Были и исключения — например, ресторан Хаймовича на берегу Ушайки. Отличался он не только расположением. Там любили сидеть семинаристы, «пить по ночам и безобразничать».
Рестораны от других питейных заведений отличались, в основном, ценой. А еще посетителей здесь обслуживал официант, одетый во фрак, и подавали «изысканные блюда». Одно такое стоило приблизительно 40 копеек, три — рубль. Подавали при ресторанах карасей в сметане, малосольную стерлядь, голубцы, пельмени, различные виды мяса. Из питья — виноградные вина и ликеры. Славился город и пивом — на выбор было множество сортов: «Баварское», «Венское», «Царское», «Козел», «Портер», «Белое», «Зимнее».
Богатые томичи не брезговали и увеселительными садами. Один из таких садов, сад Дистлера, находился рядом с Заистоком, чуть ниже нынешней центральной аптеки. В саду посетителей ждал театр, уютные лавочки… и девушки древней профессии.
Пожалуй, самым богатым садом был «Алтай», который находился за городом, по соседству с пивзаводом Крюгера на Московском тракте. Посетителей сюда ежедневно возили экипажи. В ресторане при саде всегда играл оркестр. Не всегда порядочно вели себя, правда, и богачи — добираясь до дома, они регулярно стреляли в воздух, пугая заисточных жителей. Регулярно в саду для посетителей пускали фейерверки.
Правда, и до этих эдемовых рощ добирались иногда отголоски общей ситуации в Томске: в 1891 году распорядителя сада топором зарубили два солдата, пока он наливал им водку.
Пожалуй, самый популярный ресторан Томска конца XIX века — «Славянский базар». Открыт он был в 1889 году. Именно туда решили отвести Чехова местные чиновники.
Ресторан находился на набережной Томи — место в то время чрезвычайно бойкое, рядом находились рынок и пристань. Особенно ресторан облюбовало томское купечество — здесь заключаются практически все сделки и проходили самые важные деловые встречи.
Несмотря на такой статус, близость к рынку давала о себе знать: в ресторане и вблизи часто случались любопытные происшествия. Драки на входе можно было наблюдать чуть ли не каждый день.
Усугубляло ситуацию и то, что на толкучем базаре в лавках часто играли в азартные игры. В газете «Сибирская жизнь» писали по этому поводу следующее: «На толкучем базаре некоторые торговцы допускают в своих лавках денежные игры в лото и карты, что вызывает скопление народа с неизбежными скандалами драками и прочими безобразиями».

- _ИСХОДНЫЕ ДАННЫЕ_:

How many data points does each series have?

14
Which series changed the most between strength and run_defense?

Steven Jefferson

==

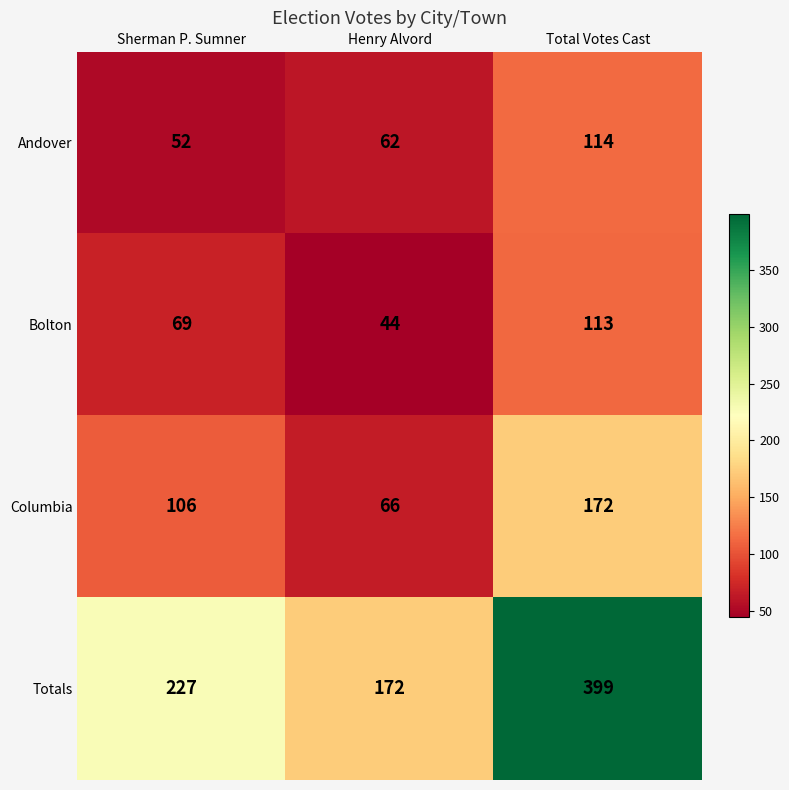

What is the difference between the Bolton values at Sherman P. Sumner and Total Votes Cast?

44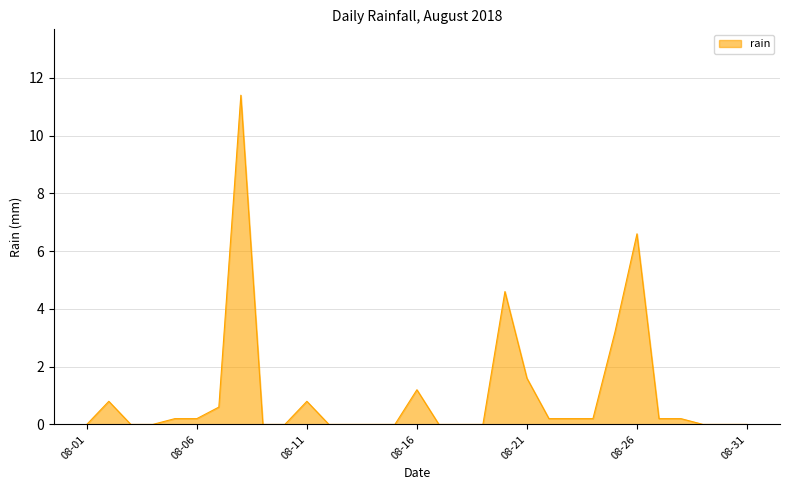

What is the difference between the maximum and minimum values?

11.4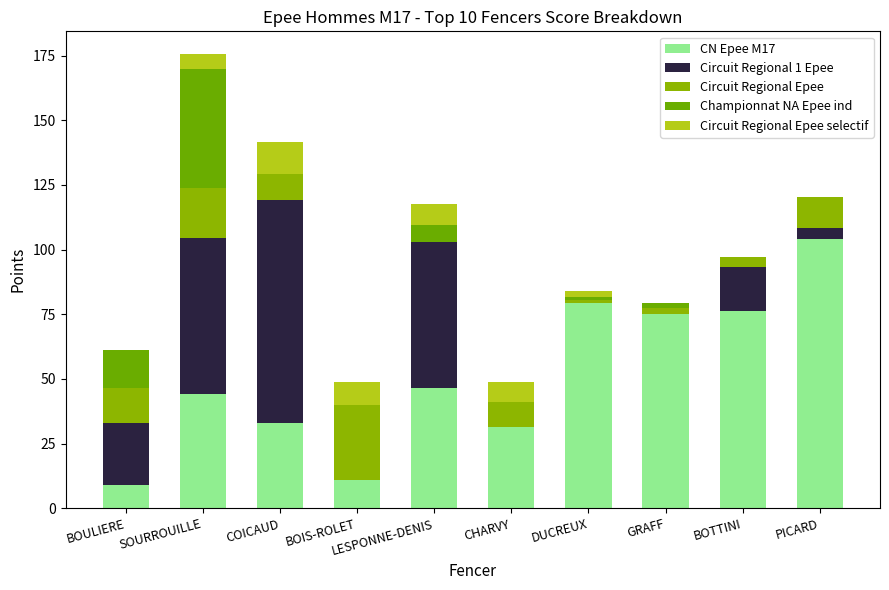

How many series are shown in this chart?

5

==

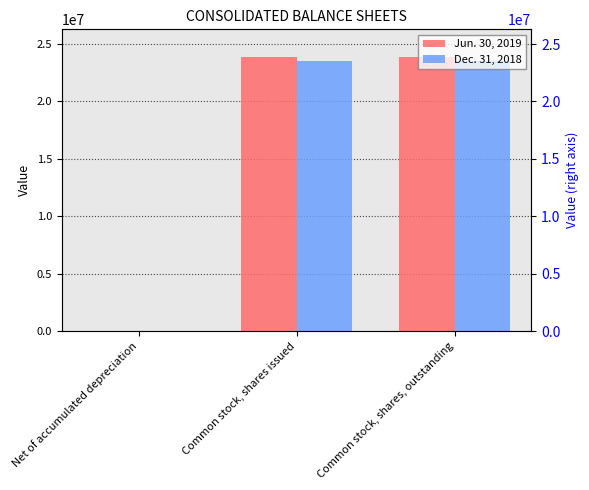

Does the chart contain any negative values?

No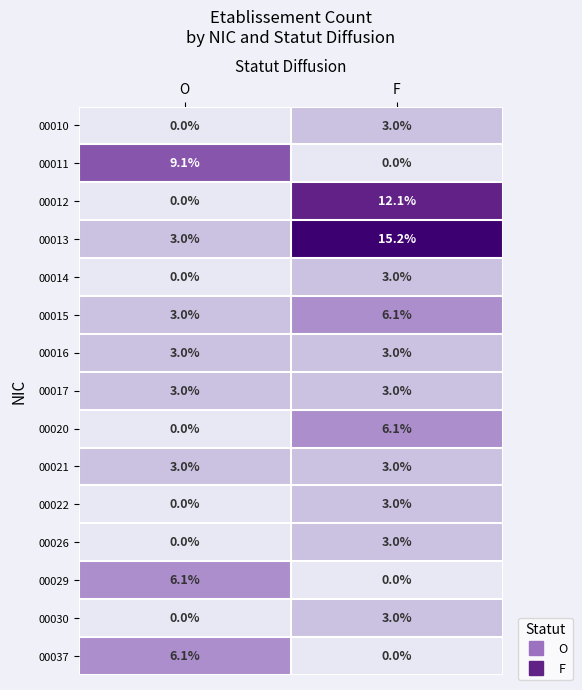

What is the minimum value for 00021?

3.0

- _ЧТО СДЕЛАТЬ_:
Перепишите дословно часть текста о старых томских ресторанах и садах от слов «Пожалуй, самый популярный» до слов «Чехова местные чиновники.». Эти данные взяты из другого источника и к тексту не относятся.

- _ОТВЕТ_:
Пожалуй, самый популярный ресторан Томска конца XIX века — «Славянский базар». Открыт он был в 1889 году. Именно туда решили отвести Чехова местные чиновники.